Circuit design data:
[Start of section]

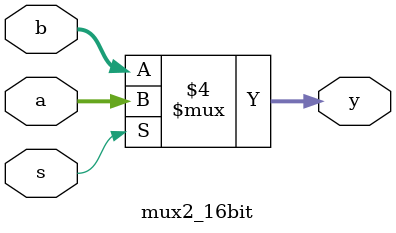
<source format=v>
module mux2_16bit(a,b,s,y); ////16bits 2-to-1 MUX
  input [15:0] a, b;
  input s;
  output [15:0] y;
  reg [15:0] y;
  
  always@(a,b,s) begin
    if(s==0) begin
      y=b;
    end
    else begin
      y=a;
    end
  end
  
endmodule

</source>
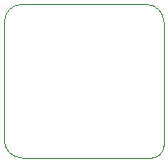
<source format=gbr>
%TF.GenerationSoftware,KiCad,Pcbnew,(5.1.10)-1*%
%TF.CreationDate,2021-11-22T19:14:46+01:00*%
%TF.ProjectId,Adapter-VCNL4200,41646170-7465-4722-9d56-434e4c343230,rev?*%
%TF.SameCoordinates,Original*%
%TF.FileFunction,Profile,NP*%
%FSLAX46Y46*%
G04 Gerber Fmt 4.6, Leading zero omitted, Abs format (unit mm)*
G04 Created by KiCad (PCBNEW (5.1.10)-1) date 2021-11-22 19:14:46*
%MOMM*%
%LPD*%
G01*
G04 APERTURE LIST*
%TA.AperFunction,Profile*%
%ADD10C,0.050000*%
%TD*%
G04 APERTURE END LIST*
D10*
X151000000Y-138500000D02*
G75*
G02*
X149500000Y-137000000I0J1500000D01*
G01*
X163000000Y-137500000D02*
G75*
G02*
X162000000Y-138500000I-1000000J0D01*
G01*
X149500000Y-127000000D02*
G75*
G02*
X151000000Y-125500000I1500000J0D01*
G01*
X161500000Y-125500000D02*
G75*
G02*
X163000000Y-127000000I0J-1500000D01*
G01*
X149500000Y-137000000D02*
X149500000Y-127000000D01*
X162000000Y-138500000D02*
X151000000Y-138500000D01*
X163000000Y-127000000D02*
X163000000Y-137500000D01*
X151000000Y-125500000D02*
X161500000Y-125500000D01*
M02*

</source>
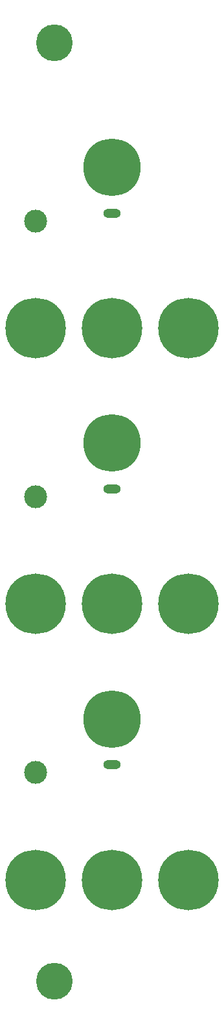
<source format=gbr>
G04 #@! TF.GenerationSoftware,KiCad,Pcbnew,5.1.10-88a1d61d58~88~ubuntu20.04.1*
G04 #@! TF.CreationDate,2021-04-30T11:23:36-07:00*
G04 #@! TF.ProjectId,vca_panel,7663615f-7061-46e6-956c-2e6b69636164,rev?*
G04 #@! TF.SameCoordinates,Original*
G04 #@! TF.FileFunction,Soldermask,Bot*
G04 #@! TF.FilePolarity,Negative*
%FSLAX46Y46*%
G04 Gerber Fmt 4.6, Leading zero omitted, Abs format (unit mm)*
G04 Created by KiCad (PCBNEW 5.1.10-88a1d61d58~88~ubuntu20.04.1) date 2021-04-30 11:23:36*
%MOMM*%
%LPD*%
G01*
G04 APERTURE LIST*
%ADD10O,2.300000X1.200000*%
%ADD11C,7.500000*%
%ADD12C,3.000000*%
%ADD13C,7.900000*%
%ADD14C,4.800000*%
G04 APERTURE END LIST*
D10*
X14000000Y58000000D03*
D11*
X14000000Y64000000D03*
D10*
X14000000Y94000000D03*
D11*
X14000000Y100000000D03*
D10*
X14000000Y22000000D03*
D11*
X14000000Y28000000D03*
D12*
X4000000Y21000000D03*
X4000000Y57000000D03*
X4000000Y93000000D03*
D13*
X24000000Y7000000D03*
X24000000Y43000000D03*
X14000000Y7000000D03*
X4000000Y7000000D03*
X14000000Y43000000D03*
X24000000Y79000000D03*
X4000000Y43000000D03*
X4000000Y79000000D03*
X14000000Y79000000D03*
D14*
X6500000Y116250000D03*
X6500000Y-6250000D03*
M02*

</source>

[End of section]

**PROBLEM REQUIREMENTS**
Please give the data again in full, exactly as written, but without any images.

**RESPONSE TO THIS EXERCISE**
<source format=v>
module mux2_16bit(a,b,s,y); ////16bits 2-to-1 MUX
  input [15:0] a, b;
  input s;
  output [15:0] y;
  reg [15:0] y;
  
  always@(a,b,s) begin
    if(s==0) begin
      y=b;
    end
    else begin
      y=a;
    end
  end
  
endmodule

</source>
<source format=gbr>
%TF.GenerationSoftware,KiCad,Pcbnew,(5.1.10)-1*%
%TF.CreationDate,2021-11-22T19:14:46+01:00*%
%TF.ProjectId,Adapter-VCNL4200,41646170-7465-4722-9d56-434e4c343230,rev?*%
%TF.SameCoordinates,Original*%
%TF.FileFunction,Profile,NP*%
%FSLAX46Y46*%
G04 Gerber Fmt 4.6, Leading zero omitted, Abs format (unit mm)*
G04 Created by KiCad (PCBNEW (5.1.10)-1) date 2021-11-22 19:14:46*
%MOMM*%
%LPD*%
G01*
G04 APERTURE LIST*
%TA.AperFunction,Profile*%
%ADD10C,0.050000*%
%TD*%
G04 APERTURE END LIST*
D10*
X151000000Y-138500000D02*
G75*
G02*
X149500000Y-137000000I0J1500000D01*
G01*
X163000000Y-137500000D02*
G75*
G02*
X162000000Y-138500000I-1000000J0D01*
G01*
X149500000Y-127000000D02*
G75*
G02*
X151000000Y-125500000I1500000J0D01*
G01*
X161500000Y-125500000D02*
G75*
G02*
X163000000Y-127000000I0J-1500000D01*
G01*
X149500000Y-137000000D02*
X149500000Y-127000000D01*
X162000000Y-138500000D02*
X151000000Y-138500000D01*
X163000000Y-127000000D02*
X163000000Y-137500000D01*
X151000000Y-125500000D02*
X161500000Y-125500000D01*
M02*

</source>
<source format=gbr>
G04 #@! TF.GenerationSoftware,KiCad,Pcbnew,5.1.10-88a1d61d58~88~ubuntu20.04.1*
G04 #@! TF.CreationDate,2021-04-30T11:23:36-07:00*
G04 #@! TF.ProjectId,vca_panel,7663615f-7061-46e6-956c-2e6b69636164,rev?*
G04 #@! TF.SameCoordinates,Original*
G04 #@! TF.FileFunction,Soldermask,Bot*
G04 #@! TF.FilePolarity,Negative*
%FSLAX46Y46*%
G04 Gerber Fmt 4.6, Leading zero omitted, Abs format (unit mm)*
G04 Created by KiCad (PCBNEW 5.1.10-88a1d61d58~88~ubuntu20.04.1) date 2021-04-30 11:23:36*
%MOMM*%
%LPD*%
G01*
G04 APERTURE LIST*
%ADD10O,2.300000X1.200000*%
%ADD11C,7.500000*%
%ADD12C,3.000000*%
%ADD13C,7.900000*%
%ADD14C,4.800000*%
G04 APERTURE END LIST*
D10*
X14000000Y58000000D03*
D11*
X14000000Y64000000D03*
D10*
X14000000Y94000000D03*
D11*
X14000000Y100000000D03*
D10*
X14000000Y22000000D03*
D11*
X14000000Y28000000D03*
D12*
X4000000Y21000000D03*
X4000000Y57000000D03*
X4000000Y93000000D03*
D13*
X24000000Y7000000D03*
X24000000Y43000000D03*
X14000000Y7000000D03*
X4000000Y7000000D03*
X14000000Y43000000D03*
X24000000Y79000000D03*
X4000000Y43000000D03*
X4000000Y79000000D03*
X14000000Y79000000D03*
D14*
X6500000Y116250000D03*
X6500000Y-6250000D03*
M02*

</source>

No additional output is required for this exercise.